# Activity:
Please give back, exactly as written, only the line containing "middle mcp: (1158, 809)" and every line after it until the data below ends.

(Body or hand keypoint data)
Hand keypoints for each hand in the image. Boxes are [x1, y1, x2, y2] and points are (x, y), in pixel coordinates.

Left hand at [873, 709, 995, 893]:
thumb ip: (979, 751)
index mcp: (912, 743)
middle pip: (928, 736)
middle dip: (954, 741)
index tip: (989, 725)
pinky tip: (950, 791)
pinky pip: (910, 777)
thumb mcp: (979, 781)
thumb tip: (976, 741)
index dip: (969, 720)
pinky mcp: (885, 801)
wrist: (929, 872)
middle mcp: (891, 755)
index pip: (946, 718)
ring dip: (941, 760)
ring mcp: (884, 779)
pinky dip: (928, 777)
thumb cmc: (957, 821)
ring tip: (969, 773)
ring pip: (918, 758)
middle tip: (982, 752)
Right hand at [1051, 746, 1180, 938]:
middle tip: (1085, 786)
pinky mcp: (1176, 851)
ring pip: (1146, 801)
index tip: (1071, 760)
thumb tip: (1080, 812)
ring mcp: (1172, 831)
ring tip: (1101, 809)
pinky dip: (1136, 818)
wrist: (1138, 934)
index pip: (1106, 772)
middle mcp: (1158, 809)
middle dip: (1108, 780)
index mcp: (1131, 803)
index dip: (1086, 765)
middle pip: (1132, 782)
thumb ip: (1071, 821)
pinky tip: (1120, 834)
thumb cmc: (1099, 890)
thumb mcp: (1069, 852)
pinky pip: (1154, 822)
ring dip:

# Answer space:
middle mcp: (1158, 809)
middle dip: (1108, 780)
index mcp: (1131, 803)
index dip: (1086, 765)
middle pip: (1132, 782)
thumb ip: (1071, 821)
pinky tip: (1120, 834)
thumb cmc: (1099, 890)
thumb mcp: (1069, 852)
pinky pip: (1154, 822)
ring dip:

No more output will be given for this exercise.